= Dockapps =

Window Maker Dock with the dockapps wmclock, wmmon, wmapmload and wmusic

Dockapps are computer programs that have a tiny graphical interface, the size of an icon. They typically reside in a part of the user interface known as the dock, alongside icons of applications that are inactive.

Their small size makes dockapps well-suited for monitoring applications that update the icon window with low-priority information. Some applications are:
- Displaying CPU usage
- Displaying computer temperatures
- Displaying network or disk-usage statistics
- Displaying clocks, calendars, moon phases, or weather reports

==Support==
Support for dockapps has been present in Window Maker since
1998.
In early 1999 a
Dock App Wharehouse hosts 54 open-source dockapps. Other window managers quickly followed. In AfterStep in the
wharf.
In Blackbox and derivatives in the slit.
As of 2024, dockapps.net hosts 211 open-source dockapps in 14 categories. Usually their names start with 'wm' to distinguish them from non-dockapp applications.

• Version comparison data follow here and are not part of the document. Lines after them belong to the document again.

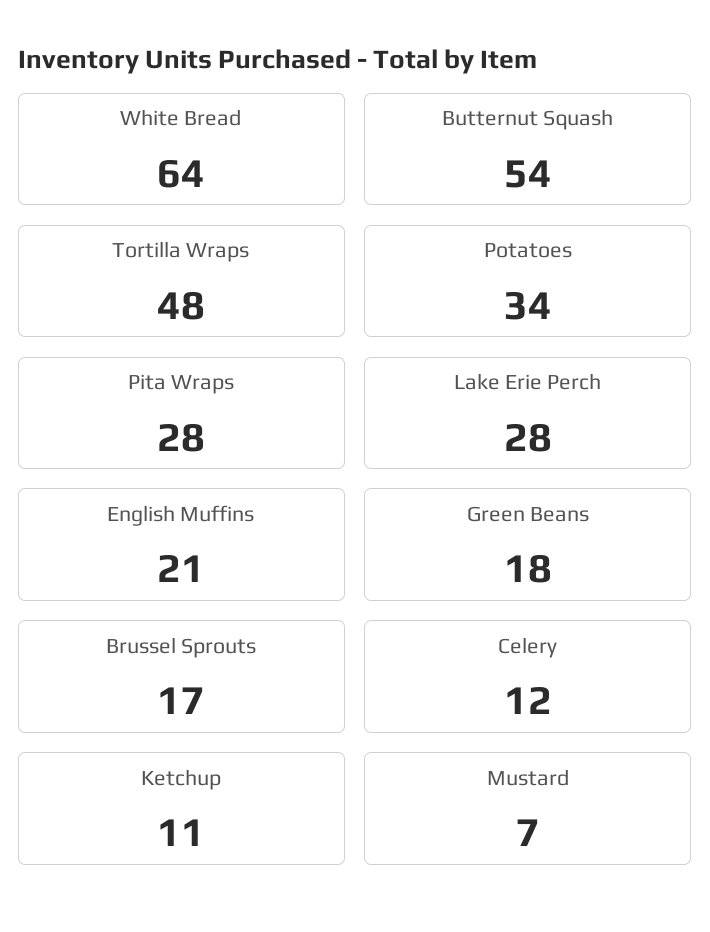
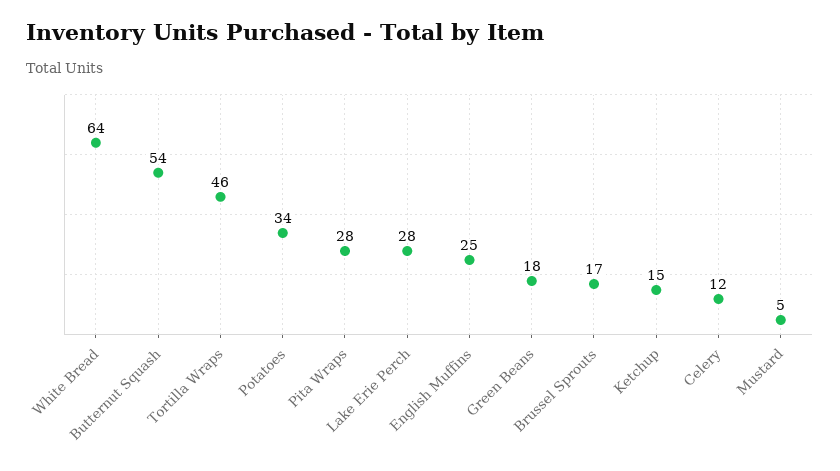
  {
    "White Bread": 64,
    "Butternut Squash": 54,
-   "Tortilla Wraps": 48,
+   "Tortilla Wraps": 46,
    "Potatoes": 34,
    "Pita Wraps": 28,
    "Lake Erie Perch": 28,
-   "English Muffins": 21,
+   "English Muffins": 25,
    "Green Beans": 18,
    "Brussel Sprouts": 17,
    "Celery": 12,
-   "Ketchup": 11,
+   "Ketchup": 15,
-   "Mustard": 7
+   "Mustard": 5
  }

Dedicated software libraries exist to support developing a dockapp:
- libdockapp parses the command line and does events, pixmaps and shapes.
- General Applet Interface is one API for Dockapp, Gnome 2 panel and Rox panel.
- Ruby-DockApp is a Ruby library for making DockApps.

== Protocol ==

For an application window to be recognized as a dockapp, a protocol must be followed. The ICCCM specifies the WM_HINTS property, which applications must set. It communicates the desired initial state of a window to the window manager. Common values are Normal and Iconic. For a dockapp, that state must be set to Withdrawn. The WM_HINTS also specifies the icon window to be used. Commonly, it has a dimension of 64 by 64 pixels.

In 2010, a second method was
added to Window Maker. When the Class part of the WM_CLASS property is set to 'DockApp', the window is also recognized as a dockapp. The motivation was that in GTK it is impossible to create windows in the Withdrawn state. This method was also adopted by other window managers, like AfterStep, Fluxbox, Ion, Openbox and IceWM.